I became aware of Doppelgänger Week on Facebook because my wife and I were mystified by the childhood photograph of my daughter that appeared by her name on her Facebook posts. Not recognizing it, my wife e-mailed her to ask where the photograph came from. Our daughter found this hilarious, and called to say that it was a photograph of Shirley Temple, and that she was participating in Doppelgänger Week. To the right is the photograph of Shirley Temple she used. Below is a photo of our daughter at 3½ years old.
This campaign was started by Bob Patel with this message, "It's Doppelgänger week on Facebook; change your profile picture to someone famous (actor, musician, athlete, etc.) you have been told you look like. After you update your profile with your twin or switched at birth photo then cut/paste this to your status.” I have since noticed that several Facebook friends have substituted celebrity photos.
Psychologists could have a field day conjecturing on how and why we would openly acknowledge that we have been told we look like someone else. Surely we would not do so unless we found the association somehow positive or at least amusing. Who would choose to post a photo that acknowledges that we’ve been told we resemble someone that we ourselves find unattractive or irritating?
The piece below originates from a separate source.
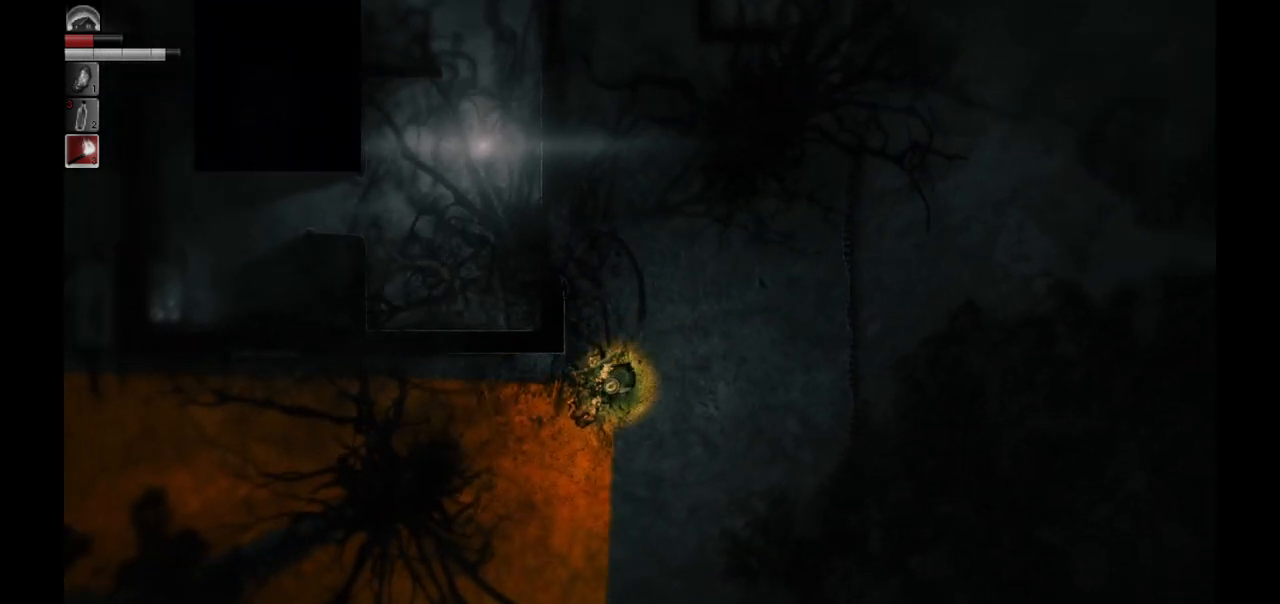
{"buttons": [], "left_stick": "down-left", "right_stick": "center", "events": []}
We are strange creatures relative to names and faces. We are predisposed to like someone who resembles a person we already know and like. And when we see a celebrity that resembles someone we dislike, we are ready to regard them with suspicion. The same thing sometimes happens with names. Of course, these initial inclinations often turn out to be ill-founded, but they seem strangely easy to form.
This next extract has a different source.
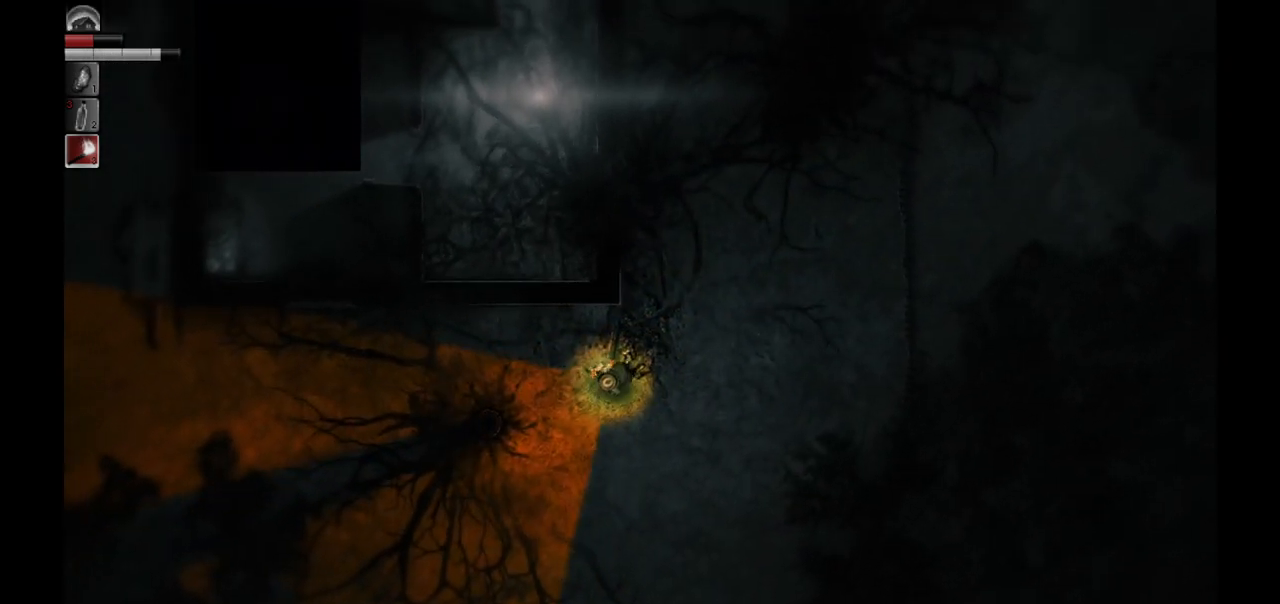
{"buttons": [], "left_stick": "left", "right_stick": "center", "events": [[233, "left_stick", "left"]]}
Perhaps the oddest thing about Doppelgänger Week was that as I saw new postings or friend requests, I was not always sure that I was looking at a photo of that person. Was there a chance I would form false impressions based on my feelings about the Doppelgänger?
Bethania Baray, one of my singer/actress Facebook friends, put up a photograph of Penelope Cruz as her doppelgänger. I can see some resemblance, but my larger impression is that both are uniquely and remarkably beautiful.
Making judgments about personality based on photographs is risky (especially with actors), but we all do it. In her photographs Bethania almost always looks like she would be “fun to be around.” Do we have the same impression of Cruz? And how much are our impressions of Cruz are colored by characters we have seen her portray in films?